## HALAMAN
Oleh: Anselmus DW Atasoge
SEJAK Paus Fransiskus tiba di Indonesia, media-media mengabarkan perjumpaan-perjumpaan Beliau dengan warga bangsa Indonesia dari pelbagai kalangan. Salah satu di antaranya adalah perjumpaan dialogis Paus Fransiskus dengan kaum muda ‘Scholas Occurrentes’ di Graha Pemuda, di kompleks Gereja Katedral, Rabu (4/9/2024).
Di hadapan Paus Fransiskus, sejumlah anggota Scholas Occurrentes berkisah tentang situasi keberagaman Indonesia. Mereka juga sharing tentang praksis toleransi dan impian akan harmoni kehidupan dalam realitas keberagaman agama.
Di satu sisi, mereka mengalami pengalaman-pengalaman terluka sebagai akibat dari kekurang-pengertian satu dengan yang lain dalam realitas perbedaan. Di sisi lain, mereka tidak pantang mundur ketika bergumul dengan pengalaman yang melukakan hati dan pikirannya.
Dengan penuh kesabaran, Paus Fransiskus mendengarkan mereka. Dengan spirit kasih ke-bapa-an yang penuh kerahiman dan belas kasih, Paus Fransiskus ‘menjamah hati yang terluka, jiwa yang terluka dan raga yang terluka’ dari ribuan manusia yang diwakili oleh narasi-narasi singkat komunitas Scholas.

Serangkaian data:
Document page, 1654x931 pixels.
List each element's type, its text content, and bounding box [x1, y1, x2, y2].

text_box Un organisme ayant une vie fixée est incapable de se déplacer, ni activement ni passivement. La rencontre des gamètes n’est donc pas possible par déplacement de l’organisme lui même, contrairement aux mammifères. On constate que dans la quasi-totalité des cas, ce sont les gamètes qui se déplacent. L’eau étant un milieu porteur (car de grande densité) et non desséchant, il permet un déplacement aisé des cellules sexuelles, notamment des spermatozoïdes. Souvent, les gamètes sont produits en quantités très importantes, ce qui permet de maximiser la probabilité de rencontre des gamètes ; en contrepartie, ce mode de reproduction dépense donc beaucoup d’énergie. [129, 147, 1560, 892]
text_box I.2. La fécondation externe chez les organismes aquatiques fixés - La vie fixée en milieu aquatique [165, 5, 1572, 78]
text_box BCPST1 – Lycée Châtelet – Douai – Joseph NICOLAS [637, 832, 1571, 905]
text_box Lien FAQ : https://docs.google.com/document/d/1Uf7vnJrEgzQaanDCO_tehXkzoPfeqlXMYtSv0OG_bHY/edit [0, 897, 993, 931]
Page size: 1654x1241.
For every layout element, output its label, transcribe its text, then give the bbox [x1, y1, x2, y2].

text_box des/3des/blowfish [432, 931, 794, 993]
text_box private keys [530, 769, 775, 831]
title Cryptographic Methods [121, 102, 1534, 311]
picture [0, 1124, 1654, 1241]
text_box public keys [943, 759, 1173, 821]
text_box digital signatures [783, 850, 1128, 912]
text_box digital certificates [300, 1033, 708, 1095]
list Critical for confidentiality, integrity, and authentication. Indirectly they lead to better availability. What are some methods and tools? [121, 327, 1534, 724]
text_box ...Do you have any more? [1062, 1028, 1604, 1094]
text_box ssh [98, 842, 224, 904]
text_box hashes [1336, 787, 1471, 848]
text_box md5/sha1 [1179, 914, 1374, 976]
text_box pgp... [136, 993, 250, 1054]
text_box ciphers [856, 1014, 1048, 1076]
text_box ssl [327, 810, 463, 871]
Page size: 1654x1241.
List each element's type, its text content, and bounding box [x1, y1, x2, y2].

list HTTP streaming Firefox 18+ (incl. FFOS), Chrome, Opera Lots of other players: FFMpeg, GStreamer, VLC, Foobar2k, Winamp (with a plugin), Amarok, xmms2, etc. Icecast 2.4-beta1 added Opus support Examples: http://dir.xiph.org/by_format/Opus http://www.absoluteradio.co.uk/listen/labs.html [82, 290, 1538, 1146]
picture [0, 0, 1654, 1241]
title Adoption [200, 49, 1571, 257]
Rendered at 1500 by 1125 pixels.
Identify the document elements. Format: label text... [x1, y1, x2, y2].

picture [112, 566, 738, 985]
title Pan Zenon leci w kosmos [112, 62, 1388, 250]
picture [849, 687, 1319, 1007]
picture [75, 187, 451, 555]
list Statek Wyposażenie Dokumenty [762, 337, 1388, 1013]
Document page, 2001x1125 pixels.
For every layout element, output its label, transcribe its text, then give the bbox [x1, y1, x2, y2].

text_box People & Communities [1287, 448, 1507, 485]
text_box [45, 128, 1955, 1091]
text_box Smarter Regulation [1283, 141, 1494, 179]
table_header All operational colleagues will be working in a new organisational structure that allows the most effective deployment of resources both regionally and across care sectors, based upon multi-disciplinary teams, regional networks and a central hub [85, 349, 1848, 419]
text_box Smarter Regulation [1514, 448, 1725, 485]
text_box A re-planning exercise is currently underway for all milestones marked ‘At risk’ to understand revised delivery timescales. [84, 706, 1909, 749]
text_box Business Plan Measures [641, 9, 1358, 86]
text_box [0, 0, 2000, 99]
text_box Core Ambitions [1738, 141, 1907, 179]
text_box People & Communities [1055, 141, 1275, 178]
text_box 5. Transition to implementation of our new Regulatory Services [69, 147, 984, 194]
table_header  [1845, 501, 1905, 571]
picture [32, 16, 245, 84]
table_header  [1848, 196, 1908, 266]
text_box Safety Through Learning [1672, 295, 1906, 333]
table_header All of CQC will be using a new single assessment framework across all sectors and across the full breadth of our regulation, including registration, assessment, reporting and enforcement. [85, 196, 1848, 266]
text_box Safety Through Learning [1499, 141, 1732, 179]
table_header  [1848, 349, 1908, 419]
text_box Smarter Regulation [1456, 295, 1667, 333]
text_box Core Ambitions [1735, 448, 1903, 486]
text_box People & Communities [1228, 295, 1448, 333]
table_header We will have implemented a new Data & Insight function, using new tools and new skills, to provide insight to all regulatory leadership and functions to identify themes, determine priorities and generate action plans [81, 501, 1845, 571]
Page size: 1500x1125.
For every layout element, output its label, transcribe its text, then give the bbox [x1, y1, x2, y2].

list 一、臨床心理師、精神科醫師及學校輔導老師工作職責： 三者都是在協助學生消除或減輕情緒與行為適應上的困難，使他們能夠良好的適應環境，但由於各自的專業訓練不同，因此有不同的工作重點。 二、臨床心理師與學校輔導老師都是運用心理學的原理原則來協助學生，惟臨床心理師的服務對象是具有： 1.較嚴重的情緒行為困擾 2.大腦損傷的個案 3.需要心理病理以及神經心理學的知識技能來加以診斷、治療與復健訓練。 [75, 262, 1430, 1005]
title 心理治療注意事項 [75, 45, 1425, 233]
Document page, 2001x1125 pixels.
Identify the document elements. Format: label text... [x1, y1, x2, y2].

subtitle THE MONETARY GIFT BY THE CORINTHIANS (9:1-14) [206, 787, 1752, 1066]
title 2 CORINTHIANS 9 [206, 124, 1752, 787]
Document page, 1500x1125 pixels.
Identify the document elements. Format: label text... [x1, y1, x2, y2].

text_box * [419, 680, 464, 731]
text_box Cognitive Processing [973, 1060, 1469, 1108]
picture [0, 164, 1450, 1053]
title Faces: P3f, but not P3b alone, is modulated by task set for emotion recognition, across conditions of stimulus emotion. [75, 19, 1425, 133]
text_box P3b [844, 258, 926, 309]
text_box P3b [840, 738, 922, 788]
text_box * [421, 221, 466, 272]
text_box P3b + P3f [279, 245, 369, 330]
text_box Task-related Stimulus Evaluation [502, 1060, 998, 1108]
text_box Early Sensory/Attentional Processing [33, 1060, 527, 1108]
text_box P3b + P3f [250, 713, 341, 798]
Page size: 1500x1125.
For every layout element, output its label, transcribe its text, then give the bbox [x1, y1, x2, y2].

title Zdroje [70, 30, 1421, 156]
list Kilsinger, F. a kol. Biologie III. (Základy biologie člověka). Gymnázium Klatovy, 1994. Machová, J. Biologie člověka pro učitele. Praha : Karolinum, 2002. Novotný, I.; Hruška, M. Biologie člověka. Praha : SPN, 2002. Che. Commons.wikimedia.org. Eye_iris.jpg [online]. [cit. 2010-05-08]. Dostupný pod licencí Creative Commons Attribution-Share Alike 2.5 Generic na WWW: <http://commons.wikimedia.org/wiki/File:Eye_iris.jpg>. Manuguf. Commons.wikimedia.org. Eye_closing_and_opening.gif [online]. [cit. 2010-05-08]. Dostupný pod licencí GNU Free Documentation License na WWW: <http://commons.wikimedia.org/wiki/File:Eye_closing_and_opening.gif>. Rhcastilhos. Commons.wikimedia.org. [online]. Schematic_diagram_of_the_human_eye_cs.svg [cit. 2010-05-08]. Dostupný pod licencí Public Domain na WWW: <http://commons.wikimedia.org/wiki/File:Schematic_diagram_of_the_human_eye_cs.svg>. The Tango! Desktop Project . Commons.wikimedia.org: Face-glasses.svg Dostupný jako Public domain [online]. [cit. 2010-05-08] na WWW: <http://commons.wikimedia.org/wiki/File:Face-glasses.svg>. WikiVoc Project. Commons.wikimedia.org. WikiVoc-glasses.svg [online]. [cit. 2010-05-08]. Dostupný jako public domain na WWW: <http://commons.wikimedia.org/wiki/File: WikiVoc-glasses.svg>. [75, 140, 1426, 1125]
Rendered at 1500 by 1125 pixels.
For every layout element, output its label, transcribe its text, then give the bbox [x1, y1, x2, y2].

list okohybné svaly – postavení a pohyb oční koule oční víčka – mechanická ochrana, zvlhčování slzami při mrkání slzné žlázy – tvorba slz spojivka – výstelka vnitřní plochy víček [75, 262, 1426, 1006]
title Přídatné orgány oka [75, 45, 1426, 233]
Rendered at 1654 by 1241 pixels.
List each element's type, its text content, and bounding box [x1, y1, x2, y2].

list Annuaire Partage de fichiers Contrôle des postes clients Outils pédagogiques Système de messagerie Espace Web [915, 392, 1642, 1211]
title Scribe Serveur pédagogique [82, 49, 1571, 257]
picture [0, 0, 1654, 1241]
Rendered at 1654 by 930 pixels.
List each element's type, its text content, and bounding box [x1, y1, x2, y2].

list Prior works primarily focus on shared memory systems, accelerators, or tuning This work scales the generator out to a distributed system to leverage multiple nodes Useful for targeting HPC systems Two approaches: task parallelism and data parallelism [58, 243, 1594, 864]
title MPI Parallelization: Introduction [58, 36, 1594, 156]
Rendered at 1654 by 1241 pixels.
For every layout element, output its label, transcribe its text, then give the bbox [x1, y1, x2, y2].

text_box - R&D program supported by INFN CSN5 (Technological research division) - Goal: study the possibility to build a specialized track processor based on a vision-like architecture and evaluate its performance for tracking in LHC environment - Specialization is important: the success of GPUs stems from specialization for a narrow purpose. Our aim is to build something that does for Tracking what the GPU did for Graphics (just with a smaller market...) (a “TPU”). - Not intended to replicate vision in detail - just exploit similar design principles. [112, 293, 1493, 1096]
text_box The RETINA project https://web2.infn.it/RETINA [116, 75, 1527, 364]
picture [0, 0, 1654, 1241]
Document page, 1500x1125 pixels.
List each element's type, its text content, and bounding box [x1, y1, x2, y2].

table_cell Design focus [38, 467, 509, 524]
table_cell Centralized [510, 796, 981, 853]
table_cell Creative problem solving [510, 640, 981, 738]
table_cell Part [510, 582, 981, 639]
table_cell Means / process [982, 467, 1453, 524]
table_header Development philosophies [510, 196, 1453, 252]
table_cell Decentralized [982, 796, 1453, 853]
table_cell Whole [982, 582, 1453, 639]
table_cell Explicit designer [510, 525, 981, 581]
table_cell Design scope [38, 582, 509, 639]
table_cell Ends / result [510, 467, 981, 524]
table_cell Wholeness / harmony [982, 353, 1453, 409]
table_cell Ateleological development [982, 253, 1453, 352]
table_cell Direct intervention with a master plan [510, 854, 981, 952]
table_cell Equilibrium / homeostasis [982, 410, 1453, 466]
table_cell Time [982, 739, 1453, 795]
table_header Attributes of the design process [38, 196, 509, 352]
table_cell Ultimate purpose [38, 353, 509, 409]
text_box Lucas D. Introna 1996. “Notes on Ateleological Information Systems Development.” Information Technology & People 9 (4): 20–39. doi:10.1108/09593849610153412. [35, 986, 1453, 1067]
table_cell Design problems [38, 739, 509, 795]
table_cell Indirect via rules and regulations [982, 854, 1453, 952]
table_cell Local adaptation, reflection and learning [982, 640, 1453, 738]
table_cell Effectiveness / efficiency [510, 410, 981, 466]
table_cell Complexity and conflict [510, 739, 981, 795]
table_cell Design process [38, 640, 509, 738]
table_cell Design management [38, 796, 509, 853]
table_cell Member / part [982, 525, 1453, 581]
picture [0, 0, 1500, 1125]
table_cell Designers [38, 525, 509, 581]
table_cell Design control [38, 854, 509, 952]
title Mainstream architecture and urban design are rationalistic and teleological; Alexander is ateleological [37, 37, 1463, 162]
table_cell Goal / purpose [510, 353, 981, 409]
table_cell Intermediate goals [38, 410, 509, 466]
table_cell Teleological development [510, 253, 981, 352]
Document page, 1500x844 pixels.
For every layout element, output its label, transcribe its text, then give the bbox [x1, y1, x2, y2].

## TUGAS ANDA
A) Di mana perjumpaan dialogis Paus Fransiskus dengan kaum muda Scholas Occurrentes berlangsung menurut tulisan tentang perjumpaan Paus Fransiskus dengan Scholas Occurrentes?
B) Lanjutkan tulisan tentang perjumpaan Paus Fransiskus dengan Scholas Occurrentes mulai dari kalimat sesudah bagian terakhir yang tercantum.

## DAFTAR JAWABAN
A) Di Graha Pemuda, di kompleks Gereja Katedral.

B)
Di hadapan mereka, ‘sang gembala’ menghadirkan sukacita injili: berbela rasa, menaruh kasih dan menurunkan pengharapan. Ia pun menghadirkan diri ‘berada di pihak mereka’: menangis bersama mereka dan menebarkan sejuta senyum akan perubahan bagi kebaikan bersama.
Kehadirannya di Indonesia seakan meneguhkan kembali apa yang pernah Bapa Suci tulis bersama Imam Besar Al-Azhar, Ahmad Al-Tayyeb di Abu Dhabi, 4 Pebruari 2019, dalam sebuah dokumen yang diberi nama Human Fraternity (Persaudaraan Manusia), sebuah dokumen yang gagasan utamanya mengusung impian tentang perdamaian dunia dan hidup bersama di tengah dunia yang dicoraki dengan pelbagai perbedaan.
Kehadiran dan kedekatannya dengan mereka yang selalu berada ‘di pinggiran jalan sunyi’ bersama ribuan manusia yang nasibnya belum menguntungkan merupakan ungkapan imannya yang terdalam.
Bahwasanya, melalui iman pada Allah, yang telah menciptakan alam semesta, ciptaan, dan seluruh umat manusia (setara karena rahmat-Nya), dirinya dan semua manusia yang beriman dipanggil untuk menyatakan persaudaraan kemanusiaan.
Persaudaraan itu ditunjukkan dengan tindakan nyata untuk melindungi ciptaan dan seluruh alam semesta serta mendukung semua orang, terutama mereka yang paling miskin dan yang paling membutuhkan.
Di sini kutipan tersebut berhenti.